All of that means that private equity is losing its appeal to investors. This year, New York City’s pension system sold off $5 billion of its PE investments across 125 funds, after a year of meager returns. So why would it make sense for individual investors to jump in now? Even in a better investment environment, it hasn’t proven to be very attractive. During the first Trump administration, the Labor Department issued guidance giving employers the ability to adopt 401(k) plans that included private equity investments. But there has been little take-up. Less than 10 percent of retirement plans offer any kind of alternative investments, and investments in PE are available in only 2.4 percent of them. 

It’s not hard to see why. For decades, major pension funds have invested billions in private equity funds. According to PitchBook’s Pension Fund Tracker, the 50 largest pension funds returned an average 7.4% return over the past decade. A plain vanilla portfolio (60% stocks and 40% bonds) returned 8.1% over the same period. We see a similar trend with university endowments; the top 50 university endowments invested just over $800 billion in various “alternative” private assets – a category that includes private equity buyout funds and private credit. Their return? 8.3 percent – not much different than a plain vanilla mutual fund. 
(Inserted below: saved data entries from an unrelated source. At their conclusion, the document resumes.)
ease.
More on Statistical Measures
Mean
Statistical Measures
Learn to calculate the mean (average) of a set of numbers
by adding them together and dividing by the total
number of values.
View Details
And there is another factor: Investment advisors and employers are afraid of being sued over high fees and disappointing returns from PE investments. If advisors do not have confidence such investments will deliver strong returns, they will likely steer clear. Trump’s executive order did not include an explicit weakening of employers’ fiduciary responsibility. There is no safe harbor in the order that protects employers from being sued by workers if PE plans underperform.

It’s clear that private equity needs the kind of cash infusion that could come from retirement accounts. Institutional investors are getting out, fundraising is down, and the private equity industry’s assets shrank for the first time in decades. It’s clear that the Trump administration wants to do the industry a favor, but the industry may not have gotten all it asked for. In the end, employers may be hesitant to expose millions of retirees to risky, opaque investments that, for workers, may be a recipe for disaster.